Sebutkan semua hal yang dikikis habis oleh paham Salafiyyah menurut kaum reformis, berdasarkan kutipan tentang pesantren Salafi di bawah.

- [Kutipan Pilihan]:
________________________________________
Sedangkan pesantren Salafi model kelompok reformis,
sebagaimana Abdul Mughist mengutip pendapat Brink, termonologi “salaf” menurut
kaum reformis yang dipelopori oleh Jamal ad-Din al-Afghani, Muhammad Abduh di
Mesir, dan Muhammad Abdul Wahab di Saudi Arabia bahwa paham Salafiyyah adalah
ajaran ulama’ generasi pertama yang konsisten secara literer terhadap Al-Qur’an
dan Sunnah, mengikis habis bid’ah, khurafat, dan tahayyul serta
klenik, senantiasa membuka pintu ijtihad dan menolak taklid “buta”. Dari
pendapat ini, yang dinamakan pesantren Salafi adalah pesantren yang secara
konsisten mengikuti ajaran ulama generasi pertama yang memiliki kecenderungan
pada penafsiran teks yang bersifat literalistik/normatif.
Menurut penulis, di tengah-tengah masyarakat, istilah pesantren Salafi
biasa-nya digunakan oleh kelompok reformis untuk memberikan penekanan pada
pesantren yang secara konsisten mengikuti ajaran ulama Salafush Sholih,
yaitu sejak zaman para sahabat, tabi’in, dan tabi’it tabi’in.
________________________________________
- [Data Tercatat]:
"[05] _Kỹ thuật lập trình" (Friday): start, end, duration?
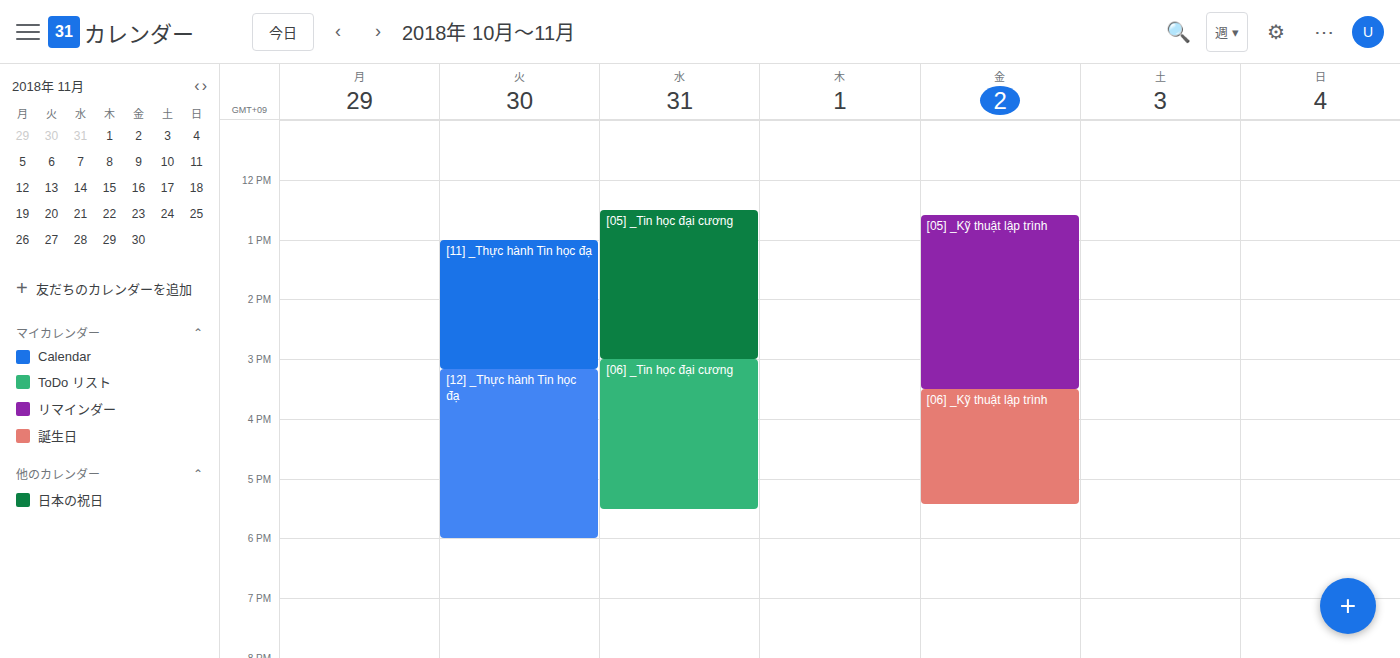
12:35 PM to 3:30 PM, 2 hours 55 minutes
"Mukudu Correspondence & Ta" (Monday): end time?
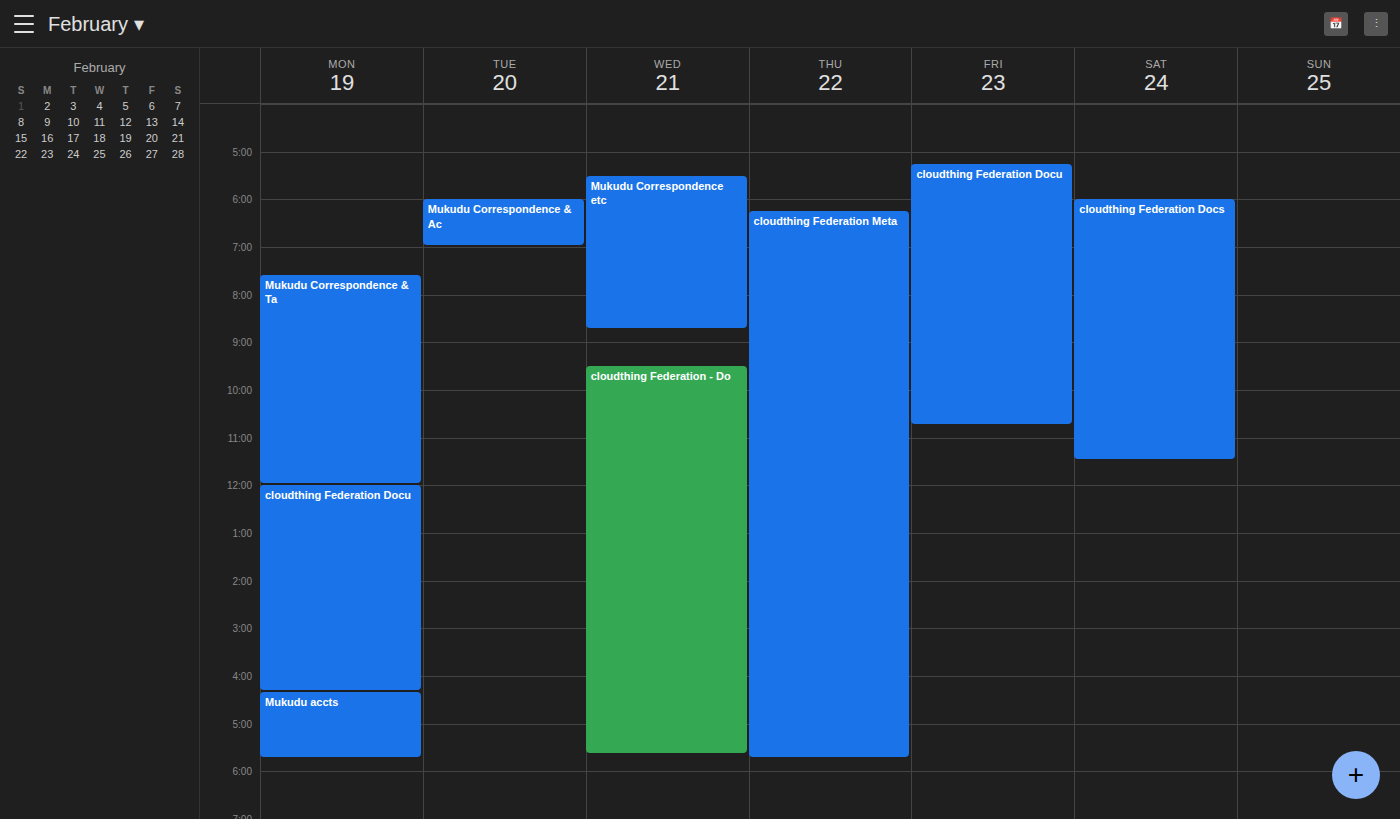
________________________________________
- [Jawaban Tugas]: Bid’ah, khurafat, tahayyul, dan klenik.